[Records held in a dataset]
--- --- ---
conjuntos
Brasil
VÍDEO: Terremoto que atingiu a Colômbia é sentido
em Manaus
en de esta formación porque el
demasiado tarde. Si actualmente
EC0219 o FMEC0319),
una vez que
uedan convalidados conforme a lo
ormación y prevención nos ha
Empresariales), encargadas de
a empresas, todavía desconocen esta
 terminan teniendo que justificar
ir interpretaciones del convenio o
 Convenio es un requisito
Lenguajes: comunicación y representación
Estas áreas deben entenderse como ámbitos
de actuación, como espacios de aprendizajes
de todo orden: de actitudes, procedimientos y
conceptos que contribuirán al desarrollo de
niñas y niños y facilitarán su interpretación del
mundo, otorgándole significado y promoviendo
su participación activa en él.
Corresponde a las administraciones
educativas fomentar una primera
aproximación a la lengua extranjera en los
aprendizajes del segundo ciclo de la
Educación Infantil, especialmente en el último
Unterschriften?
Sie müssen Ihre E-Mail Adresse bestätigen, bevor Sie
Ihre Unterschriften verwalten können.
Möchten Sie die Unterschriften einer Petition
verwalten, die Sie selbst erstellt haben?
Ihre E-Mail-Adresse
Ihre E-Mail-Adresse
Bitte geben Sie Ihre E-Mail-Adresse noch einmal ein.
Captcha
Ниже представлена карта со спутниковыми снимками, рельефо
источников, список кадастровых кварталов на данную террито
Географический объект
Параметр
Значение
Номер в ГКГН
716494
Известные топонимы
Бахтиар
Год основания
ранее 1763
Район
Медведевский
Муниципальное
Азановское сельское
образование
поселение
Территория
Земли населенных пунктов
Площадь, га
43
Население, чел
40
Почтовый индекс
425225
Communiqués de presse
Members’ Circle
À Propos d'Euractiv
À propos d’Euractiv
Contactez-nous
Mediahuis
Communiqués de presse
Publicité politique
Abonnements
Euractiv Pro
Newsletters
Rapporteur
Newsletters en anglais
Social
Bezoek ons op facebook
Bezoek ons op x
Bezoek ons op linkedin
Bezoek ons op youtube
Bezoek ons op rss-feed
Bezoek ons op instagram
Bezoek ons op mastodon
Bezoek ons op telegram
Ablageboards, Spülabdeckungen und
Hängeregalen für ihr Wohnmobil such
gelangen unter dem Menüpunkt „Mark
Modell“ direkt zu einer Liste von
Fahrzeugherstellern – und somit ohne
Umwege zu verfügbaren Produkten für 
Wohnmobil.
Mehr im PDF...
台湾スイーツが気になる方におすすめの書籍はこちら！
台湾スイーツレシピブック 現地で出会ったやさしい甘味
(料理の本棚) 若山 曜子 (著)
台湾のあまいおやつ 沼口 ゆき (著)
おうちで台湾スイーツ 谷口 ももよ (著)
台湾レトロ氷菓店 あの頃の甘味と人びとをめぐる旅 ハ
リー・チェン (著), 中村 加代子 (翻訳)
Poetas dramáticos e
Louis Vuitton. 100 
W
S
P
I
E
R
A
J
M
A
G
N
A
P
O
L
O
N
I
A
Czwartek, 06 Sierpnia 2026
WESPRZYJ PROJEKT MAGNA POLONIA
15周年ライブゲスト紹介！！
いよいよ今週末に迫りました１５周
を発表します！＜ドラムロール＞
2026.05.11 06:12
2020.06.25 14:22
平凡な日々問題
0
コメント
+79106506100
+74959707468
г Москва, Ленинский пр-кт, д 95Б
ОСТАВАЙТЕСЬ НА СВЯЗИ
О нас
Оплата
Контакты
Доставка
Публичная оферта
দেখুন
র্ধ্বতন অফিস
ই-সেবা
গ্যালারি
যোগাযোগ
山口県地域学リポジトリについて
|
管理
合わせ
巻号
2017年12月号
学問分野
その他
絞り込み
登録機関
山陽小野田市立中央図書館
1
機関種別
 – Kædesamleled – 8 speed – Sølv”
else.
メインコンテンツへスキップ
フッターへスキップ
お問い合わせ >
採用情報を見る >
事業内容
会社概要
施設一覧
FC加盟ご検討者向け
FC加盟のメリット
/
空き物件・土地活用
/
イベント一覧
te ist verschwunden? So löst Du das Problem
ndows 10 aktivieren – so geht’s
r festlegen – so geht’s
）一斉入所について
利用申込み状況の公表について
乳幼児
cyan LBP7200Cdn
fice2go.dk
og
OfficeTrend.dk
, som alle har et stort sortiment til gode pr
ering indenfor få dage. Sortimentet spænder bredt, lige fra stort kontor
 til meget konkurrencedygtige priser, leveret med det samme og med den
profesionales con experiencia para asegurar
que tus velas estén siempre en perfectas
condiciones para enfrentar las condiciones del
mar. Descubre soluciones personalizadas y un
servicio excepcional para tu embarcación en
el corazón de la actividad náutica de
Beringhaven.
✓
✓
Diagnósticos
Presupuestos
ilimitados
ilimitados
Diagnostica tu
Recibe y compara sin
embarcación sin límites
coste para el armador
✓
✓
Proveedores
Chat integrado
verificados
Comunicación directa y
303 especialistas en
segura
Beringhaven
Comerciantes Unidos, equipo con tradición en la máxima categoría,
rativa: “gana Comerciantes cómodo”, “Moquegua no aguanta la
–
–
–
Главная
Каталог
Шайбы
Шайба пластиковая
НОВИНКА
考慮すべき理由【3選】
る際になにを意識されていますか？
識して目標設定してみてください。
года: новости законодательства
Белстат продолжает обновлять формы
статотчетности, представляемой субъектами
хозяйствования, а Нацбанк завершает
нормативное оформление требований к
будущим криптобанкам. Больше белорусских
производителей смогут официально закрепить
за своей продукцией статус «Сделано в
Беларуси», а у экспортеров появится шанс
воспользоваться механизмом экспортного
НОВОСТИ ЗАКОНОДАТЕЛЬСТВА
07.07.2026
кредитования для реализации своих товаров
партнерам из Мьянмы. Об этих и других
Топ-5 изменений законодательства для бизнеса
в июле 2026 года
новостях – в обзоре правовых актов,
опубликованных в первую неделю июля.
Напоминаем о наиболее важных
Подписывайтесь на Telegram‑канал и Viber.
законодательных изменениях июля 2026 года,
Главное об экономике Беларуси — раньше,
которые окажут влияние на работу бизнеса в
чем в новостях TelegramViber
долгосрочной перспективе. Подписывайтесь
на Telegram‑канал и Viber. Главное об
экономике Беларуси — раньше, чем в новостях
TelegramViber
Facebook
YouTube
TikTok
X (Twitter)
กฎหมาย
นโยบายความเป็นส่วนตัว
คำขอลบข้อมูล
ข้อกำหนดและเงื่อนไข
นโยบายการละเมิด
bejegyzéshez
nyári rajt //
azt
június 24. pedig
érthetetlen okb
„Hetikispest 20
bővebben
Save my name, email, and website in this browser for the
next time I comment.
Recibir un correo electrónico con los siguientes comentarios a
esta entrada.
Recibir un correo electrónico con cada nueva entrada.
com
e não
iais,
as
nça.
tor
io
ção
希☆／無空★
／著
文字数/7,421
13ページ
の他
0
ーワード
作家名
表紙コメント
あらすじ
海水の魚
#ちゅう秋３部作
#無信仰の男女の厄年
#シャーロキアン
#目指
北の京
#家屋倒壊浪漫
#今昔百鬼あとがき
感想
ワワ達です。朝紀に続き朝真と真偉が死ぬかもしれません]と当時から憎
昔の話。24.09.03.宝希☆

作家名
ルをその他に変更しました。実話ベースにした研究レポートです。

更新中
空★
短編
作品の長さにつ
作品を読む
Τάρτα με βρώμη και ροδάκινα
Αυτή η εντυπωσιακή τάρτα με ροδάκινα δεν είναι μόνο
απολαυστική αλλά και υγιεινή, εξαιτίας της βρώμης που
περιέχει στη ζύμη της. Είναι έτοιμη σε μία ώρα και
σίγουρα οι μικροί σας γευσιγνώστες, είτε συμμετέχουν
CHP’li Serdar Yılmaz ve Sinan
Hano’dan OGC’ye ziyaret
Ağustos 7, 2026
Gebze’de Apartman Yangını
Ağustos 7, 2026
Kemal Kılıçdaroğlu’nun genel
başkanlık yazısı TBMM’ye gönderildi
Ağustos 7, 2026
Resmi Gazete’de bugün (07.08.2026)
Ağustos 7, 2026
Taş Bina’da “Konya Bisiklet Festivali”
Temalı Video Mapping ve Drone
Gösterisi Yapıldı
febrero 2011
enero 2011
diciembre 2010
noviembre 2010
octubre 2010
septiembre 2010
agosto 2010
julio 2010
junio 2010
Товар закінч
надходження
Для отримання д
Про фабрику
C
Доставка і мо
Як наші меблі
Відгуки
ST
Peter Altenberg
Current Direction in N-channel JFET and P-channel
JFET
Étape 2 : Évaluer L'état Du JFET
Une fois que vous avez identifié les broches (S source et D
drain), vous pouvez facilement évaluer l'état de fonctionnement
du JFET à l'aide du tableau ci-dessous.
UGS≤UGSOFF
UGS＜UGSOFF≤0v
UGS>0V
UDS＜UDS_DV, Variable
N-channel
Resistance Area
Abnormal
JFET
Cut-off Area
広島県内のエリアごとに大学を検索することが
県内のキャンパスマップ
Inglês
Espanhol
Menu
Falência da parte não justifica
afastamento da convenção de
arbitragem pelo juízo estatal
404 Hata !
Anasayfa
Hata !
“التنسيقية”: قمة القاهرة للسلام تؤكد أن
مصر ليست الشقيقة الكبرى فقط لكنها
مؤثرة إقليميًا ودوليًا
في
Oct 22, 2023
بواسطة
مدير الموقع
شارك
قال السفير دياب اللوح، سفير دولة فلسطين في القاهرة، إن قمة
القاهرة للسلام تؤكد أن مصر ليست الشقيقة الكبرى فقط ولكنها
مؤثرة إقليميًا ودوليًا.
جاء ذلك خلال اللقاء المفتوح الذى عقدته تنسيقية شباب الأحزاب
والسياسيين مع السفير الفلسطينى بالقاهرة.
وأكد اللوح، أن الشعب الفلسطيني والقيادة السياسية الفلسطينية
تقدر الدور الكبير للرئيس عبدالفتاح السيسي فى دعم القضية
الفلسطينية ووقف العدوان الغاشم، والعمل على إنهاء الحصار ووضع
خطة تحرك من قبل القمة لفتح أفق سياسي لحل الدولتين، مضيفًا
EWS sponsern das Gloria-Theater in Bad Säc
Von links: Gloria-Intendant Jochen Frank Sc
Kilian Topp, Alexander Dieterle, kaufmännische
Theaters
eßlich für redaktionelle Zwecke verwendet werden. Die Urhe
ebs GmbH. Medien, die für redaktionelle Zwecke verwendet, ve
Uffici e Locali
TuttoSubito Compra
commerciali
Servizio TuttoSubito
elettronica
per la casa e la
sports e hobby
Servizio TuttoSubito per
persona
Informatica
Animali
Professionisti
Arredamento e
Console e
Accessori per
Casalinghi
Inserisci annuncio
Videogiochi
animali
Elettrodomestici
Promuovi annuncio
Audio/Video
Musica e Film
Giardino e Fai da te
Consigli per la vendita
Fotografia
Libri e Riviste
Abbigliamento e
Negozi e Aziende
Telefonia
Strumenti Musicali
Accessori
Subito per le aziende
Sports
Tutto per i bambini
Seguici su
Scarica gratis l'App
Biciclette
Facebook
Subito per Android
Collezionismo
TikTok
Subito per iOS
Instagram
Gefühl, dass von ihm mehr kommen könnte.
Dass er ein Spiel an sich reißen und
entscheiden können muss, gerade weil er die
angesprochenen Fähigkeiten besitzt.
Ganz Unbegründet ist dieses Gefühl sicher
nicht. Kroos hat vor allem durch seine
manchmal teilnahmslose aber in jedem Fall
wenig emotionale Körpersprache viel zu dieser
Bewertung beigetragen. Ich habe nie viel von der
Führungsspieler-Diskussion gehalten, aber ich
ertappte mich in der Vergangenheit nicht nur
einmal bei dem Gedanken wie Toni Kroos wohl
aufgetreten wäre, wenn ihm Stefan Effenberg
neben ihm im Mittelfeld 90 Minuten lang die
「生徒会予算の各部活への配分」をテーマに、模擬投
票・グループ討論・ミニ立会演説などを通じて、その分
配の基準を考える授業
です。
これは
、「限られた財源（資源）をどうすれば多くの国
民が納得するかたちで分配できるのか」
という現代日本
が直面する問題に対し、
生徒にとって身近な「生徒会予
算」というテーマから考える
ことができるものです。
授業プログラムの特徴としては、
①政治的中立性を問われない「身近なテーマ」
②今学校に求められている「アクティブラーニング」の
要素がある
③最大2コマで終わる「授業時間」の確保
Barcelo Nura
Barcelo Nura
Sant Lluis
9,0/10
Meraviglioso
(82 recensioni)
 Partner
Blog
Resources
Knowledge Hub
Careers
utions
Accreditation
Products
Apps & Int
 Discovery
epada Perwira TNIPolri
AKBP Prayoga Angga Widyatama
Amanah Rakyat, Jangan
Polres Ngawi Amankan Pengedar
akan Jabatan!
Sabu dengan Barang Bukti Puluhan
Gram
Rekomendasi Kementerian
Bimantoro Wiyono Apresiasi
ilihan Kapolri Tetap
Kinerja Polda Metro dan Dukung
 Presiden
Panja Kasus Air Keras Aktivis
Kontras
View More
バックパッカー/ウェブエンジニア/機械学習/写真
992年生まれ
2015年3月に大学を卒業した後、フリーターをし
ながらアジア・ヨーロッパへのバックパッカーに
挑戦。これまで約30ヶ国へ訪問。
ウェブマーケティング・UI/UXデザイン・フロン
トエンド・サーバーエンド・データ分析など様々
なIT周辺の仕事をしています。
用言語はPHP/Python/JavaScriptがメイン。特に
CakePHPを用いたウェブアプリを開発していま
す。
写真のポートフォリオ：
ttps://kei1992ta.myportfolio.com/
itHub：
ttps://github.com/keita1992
--- --- ---
» Assignment:
Can you reproduce, word for word, the lines of the data above that run from the very first line through the line containing "Publicité politique", including that line?

» Written response:
conjuntos
Brasil
VÍDEO: Terremoto que atingiu a Colômbia é sentido
em Manaus
en de esta formación porque el
demasiado tarde. Si actualmente
EC0219 o FMEC0319),
una vez que
uedan convalidados conforme a lo
ormación y prevención nos ha
Empresariales), encargadas de
a empresas, todavía desconocen esta
 terminan teniendo que justificar
ir interpretaciones del convenio o
 Convenio es un requisito
Lenguajes: comunicación y representación
Estas áreas deben entenderse como ámbitos
de actuación, como espacios de aprendizajes
de todo orden: de actitudes, procedimientos y
conceptos que contribuirán al desarrollo de
niñas y niños y facilitarán su interpretación del
mundo, otorgándole significado y promoviendo
su participación activa en él.
Corresponde a las administraciones
educativas fomentar una primera
aproximación a la lengua extranjera en los
aprendizajes del segundo ciclo de la
Educación Infantil, especialmente en el último
Unterschriften?
Sie müssen Ihre E-Mail Adresse bestätigen, bevor Sie
Ihre Unterschriften verwalten können.
Möchten Sie die Unterschriften einer Petition
verwalten, die Sie selbst erstellt haben?
Ihre E-Mail-Adresse
Ihre E-Mail-Adresse
Bitte geben Sie Ihre E-Mail-Adresse noch einmal ein.
Captcha
Ниже представлена карта со спутниковыми снимками, рельефо
источников, список кадастровых кварталов на данную террито
Географический объект
Параметр
Значение
Номер в ГКГН
716494
Известные топонимы
Бахтиар
Год основания
ранее 1763
Район
Медведевский
Муниципальное
Азановское сельское
образование
поселение
Территория
Земли населенных пунктов
Площадь, га
43
Население, чел
40
Почтовый индекс
425225
Communiqués de presse
Members’ Circle
À Propos d'Euractiv
À propos d’Euractiv
Contactez-nous
Mediahuis
Communiqués de presse
Publicité politique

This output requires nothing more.